What is needed | Extract the rows below, beginning with the first one and ending with the line that contains "money: money -> master", and reproduce them exactly.

Available data |
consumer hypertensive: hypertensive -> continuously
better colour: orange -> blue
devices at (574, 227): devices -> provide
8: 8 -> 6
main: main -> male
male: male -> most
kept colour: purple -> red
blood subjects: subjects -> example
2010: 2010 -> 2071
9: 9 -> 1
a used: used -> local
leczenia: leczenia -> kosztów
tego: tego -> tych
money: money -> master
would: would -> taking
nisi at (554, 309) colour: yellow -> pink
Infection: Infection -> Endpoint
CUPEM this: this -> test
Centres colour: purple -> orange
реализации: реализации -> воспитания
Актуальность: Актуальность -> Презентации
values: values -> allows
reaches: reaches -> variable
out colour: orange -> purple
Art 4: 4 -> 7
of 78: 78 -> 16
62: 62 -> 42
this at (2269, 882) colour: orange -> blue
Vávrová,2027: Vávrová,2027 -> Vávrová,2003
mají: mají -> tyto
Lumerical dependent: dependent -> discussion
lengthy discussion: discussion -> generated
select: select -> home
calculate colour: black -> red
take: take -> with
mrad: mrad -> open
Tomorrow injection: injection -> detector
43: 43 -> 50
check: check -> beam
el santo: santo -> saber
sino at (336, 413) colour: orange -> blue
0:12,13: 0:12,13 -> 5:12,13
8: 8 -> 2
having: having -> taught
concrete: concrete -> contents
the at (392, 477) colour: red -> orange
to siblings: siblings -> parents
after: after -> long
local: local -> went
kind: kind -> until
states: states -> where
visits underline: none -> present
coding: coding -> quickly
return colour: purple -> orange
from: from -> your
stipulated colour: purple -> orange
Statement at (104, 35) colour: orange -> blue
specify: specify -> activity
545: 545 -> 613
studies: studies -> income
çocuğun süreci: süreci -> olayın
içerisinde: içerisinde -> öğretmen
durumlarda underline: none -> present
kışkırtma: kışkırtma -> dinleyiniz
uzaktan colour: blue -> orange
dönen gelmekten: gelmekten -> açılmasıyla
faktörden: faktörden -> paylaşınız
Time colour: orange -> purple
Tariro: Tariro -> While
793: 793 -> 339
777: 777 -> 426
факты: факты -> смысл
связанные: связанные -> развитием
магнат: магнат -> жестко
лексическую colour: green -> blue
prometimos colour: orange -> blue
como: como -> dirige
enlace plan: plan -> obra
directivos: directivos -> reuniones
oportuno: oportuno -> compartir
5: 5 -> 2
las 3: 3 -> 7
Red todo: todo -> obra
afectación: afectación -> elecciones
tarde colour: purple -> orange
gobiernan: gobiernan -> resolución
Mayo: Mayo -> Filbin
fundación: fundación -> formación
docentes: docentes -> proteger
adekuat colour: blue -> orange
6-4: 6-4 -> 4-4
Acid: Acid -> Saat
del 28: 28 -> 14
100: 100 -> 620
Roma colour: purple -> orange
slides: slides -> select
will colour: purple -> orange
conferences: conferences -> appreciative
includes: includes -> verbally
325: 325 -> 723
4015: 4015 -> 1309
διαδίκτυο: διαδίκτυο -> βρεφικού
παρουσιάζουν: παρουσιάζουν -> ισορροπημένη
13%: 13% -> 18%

Result for this exercise |
consumer hypertensive: hypertensive -> continuously
better colour: orange -> blue
devices at (574, 227): devices -> provide
8: 8 -> 6
main: main -> male
male: male -> most
kept colour: purple -> red
blood subjects: subjects -> example
2010: 2010 -> 2071
9: 9 -> 1
a used: used -> local
leczenia: leczenia -> kosztów
tego: tego -> tych
money: money -> master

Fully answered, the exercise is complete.